ASSIGNMENT
The records follow. Copy them exactly, but omit the pictures.

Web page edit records
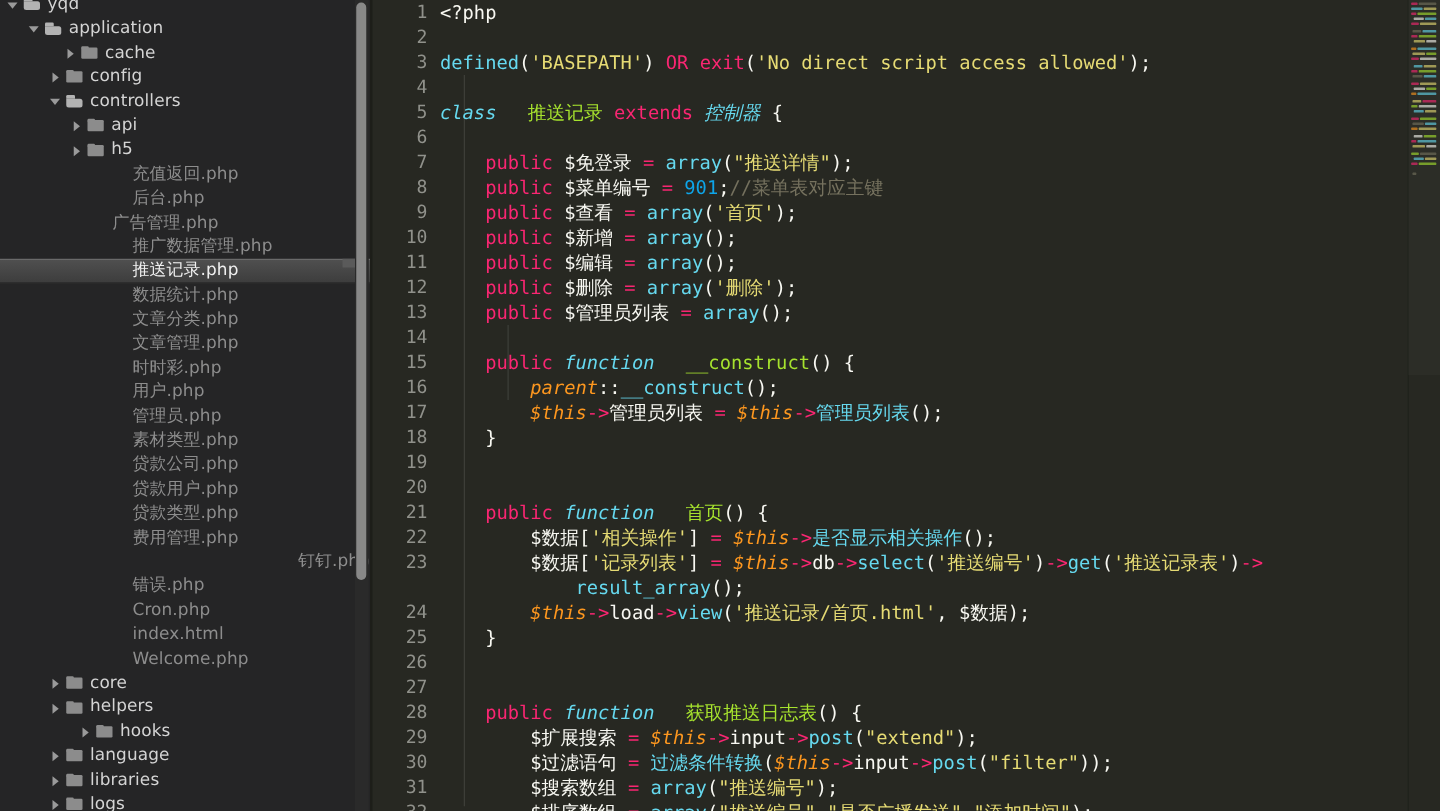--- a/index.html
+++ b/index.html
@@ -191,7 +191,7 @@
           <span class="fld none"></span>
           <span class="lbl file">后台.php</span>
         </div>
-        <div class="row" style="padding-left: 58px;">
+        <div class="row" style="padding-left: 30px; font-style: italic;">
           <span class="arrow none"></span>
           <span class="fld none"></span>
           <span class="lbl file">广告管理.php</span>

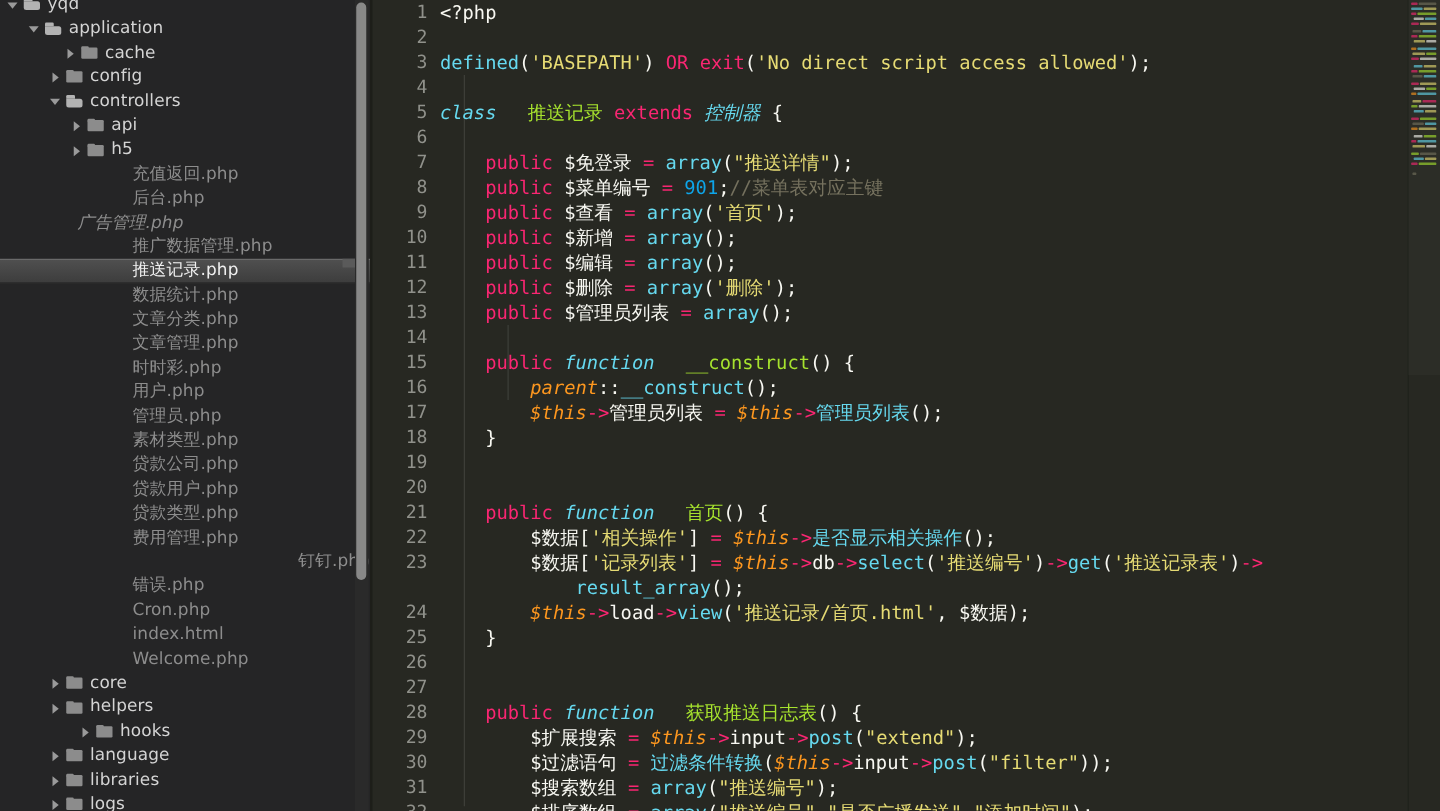--- a/index.html
+++ b/index.html
@@ -306,7 +306,7 @@
           <span class="fld closed"></span>
           <span class="lbl folder">language</span>
         </div>
-        <div class="row" style="padding-left: 40px;">
+        <div class="row" style="padding-left: 40px; flex-direction: column;">
           <span class="arrow closed"></span>
           <span class="fld closed"></span>
           <span class="lbl folder">libraries</span>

WRITTEN SOLUTION
--- a/index.html
+++ b/index.html
@@ -191,7 +191,7 @@
           <span class="fld none"></span>
           <span class="lbl file">后台.php</span>
         </div>
-        <div class="row" style="padding-left: 58px;">
+        <div class="row" style="padding-left: 30px; font-style: italic;">
           <span class="arrow none"></span>
           <span class="fld none"></span>
           <span class="lbl file">广告管理.php</span>

--- a/index.html
+++ b/index.html
@@ -306,7 +306,7 @@
           <span class="fld closed"></span>
           <span class="lbl folder">language</span>
         </div>
-        <div class="row" style="padding-left: 40px;">
+        <div class="row" style="padding-left: 40px; flex-direction: column;">
           <span class="arrow closed"></span>
           <span class="fld closed"></span>
           <span class="lbl folder">libraries</span>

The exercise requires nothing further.